En plus de cet appel, je citerai le court extrait suivant du livre :
"Des mots comme "développé", "civilisé", "sauvage" ou "primitif", couramment usités dans les contextes de colonisation ou de politique intégrationniste, n'ont toujours pas disparu en ce XXIè siècle. Non plus que les valeurs qu'ils véhiculent. Au nom de critères arbitraires choisis, on persiste en effet à interprêter la différence comme une infériorité - souvent au prix de grossiers contresens.
[...]
Les Blancs, néanmoins, n'en démordre pas : il faut aider les indigènes à "s'intégrer". Leur donner les moyens de se hisser à la hauteur des Occidentaux. Le bilan de ces initiatives est souvent tragi-comique. C'est ainsi qu'un jour, une jeune femme de l'ethnie Kaingang m'a confié, tout en essayent de retenir ses larmes, qu'un réseau téléphonique avait été installé dans son village. "C'est horrible ! Ce n'est plus comme avant ! Au village, les gens ont perdu le goût des vistes.
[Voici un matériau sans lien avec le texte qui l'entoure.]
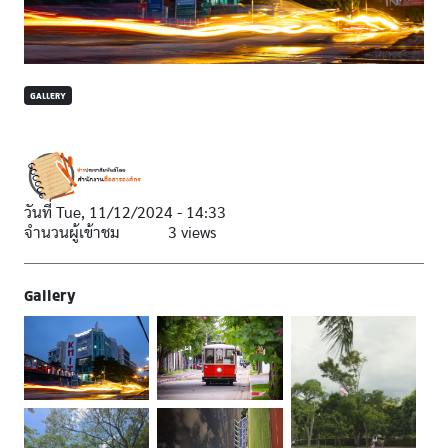
GALLERY
วันที่
Tue, 11/12/2024 - 14:33
จำนวนผู้เข้าชม
3 views
Gallery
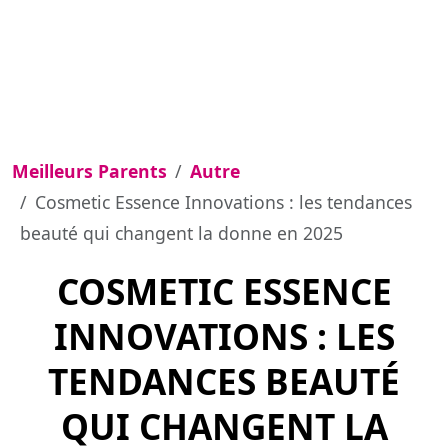
Meilleurs Parents
Autre
Cosmetic Essence Innovations : les tendances
beauté qui changent la donne en 2025
COSMETIC ESSENCE
INNOVATIONS : LES
TENDANCES BEAUTÉ
QUI CHANGENT LA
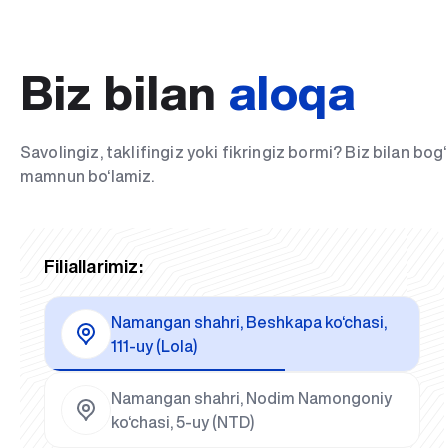
Biz bilan
aloqa
Savolingiz, taklifingiz yoki fikringiz bormi? Biz bilan bo
mamnun bo‘lamiz.
Filiallarimiz:
Namangan shahri, Beshkapa ko‘chasi,
111-uy (Lola)
Namangan shahri, Nodim Namongoniy
ko‘chasi, 5-uy (NTD)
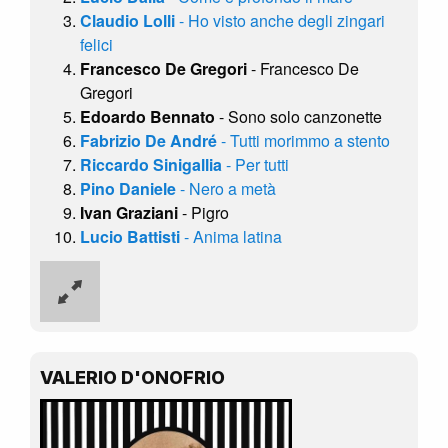
Claudio Lolli
- Ho visto anche degli zingari
felici
Francesco De Gregori
- Francesco De
Gregori
Edoardo Bennato
- Sono solo canzonette
Fabrizio De André
- Tutti morimmo a stento
Riccardo Sinigallia
- Per tutti
Pino Daniele
- Nero a metà
Ivan Graziani
- Pigro
Lucio Battisti
- Anima latina
VALERIO D'ONOFRIO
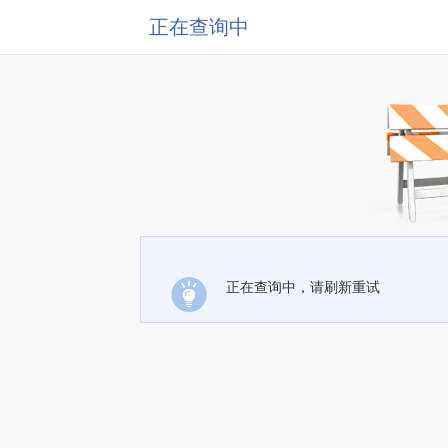
正在查询中
正在查询中，请刷新重试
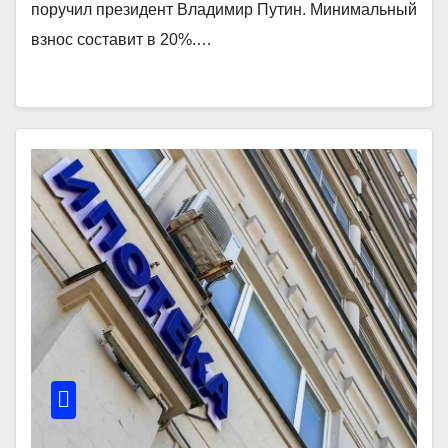
поручил президент Владимир Путин. Минимальный
взнос составит в 20%.…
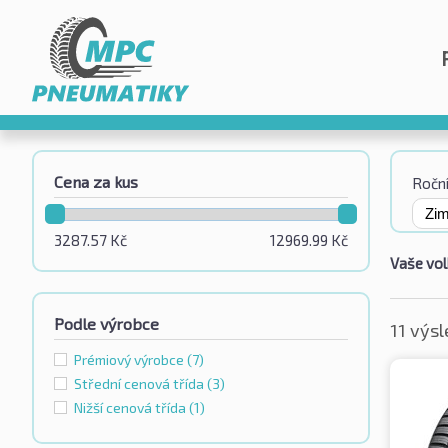
Cena za kus
Roční
3287.57
Kč
12969.99
Kč
Vaše vol
Podle výrobce
11 výs
Prémiový výrobce
(7)
Střední cenová třída
(3)
Nižší cenová třída
(1)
Maintenant, ils préfèrent rester chez eux et se parler au téléphone, les activités collectives sont délaissées ; la joie disparaît des visages..."
Pourrai-je un jour retirer ce que j'écris là aujourd'hui, "Honte à l'Occident, honte à ce que nous sommes !" ?
De quoi philosopher en croquant dans le steack de notre prochain hamburger fastfoodisé ! (heu oui, oui y'a un lien avec la forêt d'Amazonie).